*Exercise inputs*
● ● ● ● ●
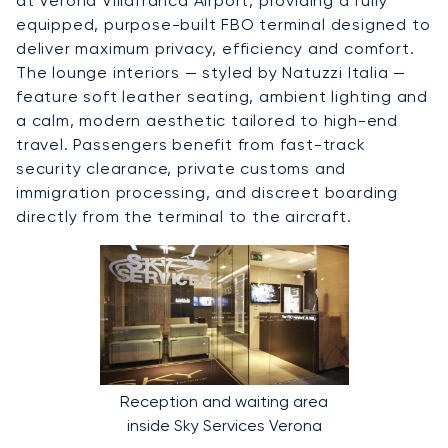
at Verona Villafranca Airport, providing a fully
equipped, purpose-built FBO terminal designed to
deliver maximum privacy, efficiency and comfort.
The lounge interiors — styled by Natuzzi Italia —
feature soft leather seating, ambient lighting and
a calm, modern aesthetic tailored to high-end
travel. Passengers benefit from fast-track
security clearance, private customs and
immigration processing, and discreet boarding
directly from the terminal to the aircraft.
Reception and waiting area
inside Sky Services Verona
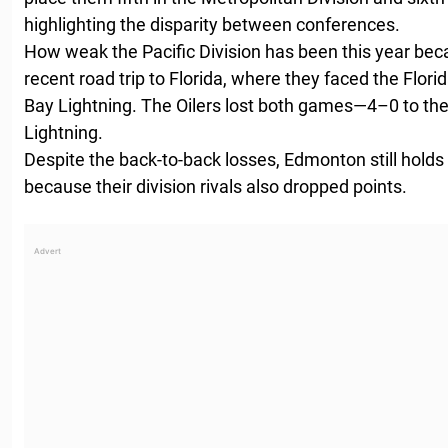
highlighting the disparity between conferences.
How weak the Pacific Division has been this year be
recent road trip to Florida, where they faced the Flo
Bay Lightning. The Oilers lost both games—4–0 to th
Lightning.
Despite the back-to-back losses, Edmonton still holds a
because their division rivals also dropped points.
● ● ● ● ●
When a line in the material above holds the word "from", copy that line.

*Output of the exercise*
travel. Passengers benefit from fast-track
directly from the terminal to the aircraft.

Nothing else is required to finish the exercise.